While I don’t know if my “Race for the Gavel!” series affected even a single vote in the June 6th elections for Superior Court judges, I do know more public attention in this sort of race is critical. Case in point: it appears that people voting out of guesswork and how a name sounds has ousted a long standing judge and replaced her with a candidate that the BAR association branded “not qualified” for the position.
From the LA Times, 6/8/06:
Judge Dzintra Janavs, a 20-year veteran of the bench, lost by almost 8 percentage points to Lynn Diane Olson, a Hermosa Beach resident and business owner who only late last year reactivated her state bar membership…
Rare in judicial contests, the race had drawn preelection attention because of speculation by political consultants and court observers that Janavs could be particularly vulnerable — and even may have been targeted — because of her unusual name…
Olson, who was rated “not qualified” by the Los Angeles County Bar Assn., outspent Janavs by more than 2 to 1, giving about $100,000 of her own money compared with about $42,000 in contributions reported by May 20 by the judge.
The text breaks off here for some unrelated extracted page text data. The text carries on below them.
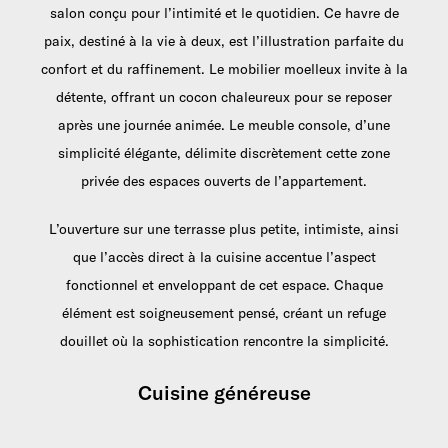
salon conçu pour l’intimité et le quotidien. Ce havre de
paix, destiné à la vie à deux, est l’illustration parfaite du
confort et du raffinement. Le mobilier moelleux invite à la
détente, offrant un cocon chaleureux pour se reposer
après une journée animée. Le meuble console, d’une
simplicité élégante, délimite discrètement cette zone
privée des espaces ouverts de l’appartement.
L’ouverture sur une terrasse plus petite, intimiste, ainsi
que l’accès direct à la cuisine accentue l’aspect
fonctionnel et enveloppant de cet espace. Chaque
élément est soigneusement pensé, créant un refuge
douillet où la sophistication rencontre la simplicité.
Cuisine généreuse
Based partly on this incident, and more on the general disinterest and ignorance in these races on the part of most voters, I don’t believe judicial appointments should ever be left up to the average citizens. However, so long as they are this makes for an excellent argument in favor of the California Clean Money Campaign. “Clean Money” would allow for eligible candidates to apply for state funding of their campaigns so they could compete with other candidates with more financial (e.g. corporate) resources.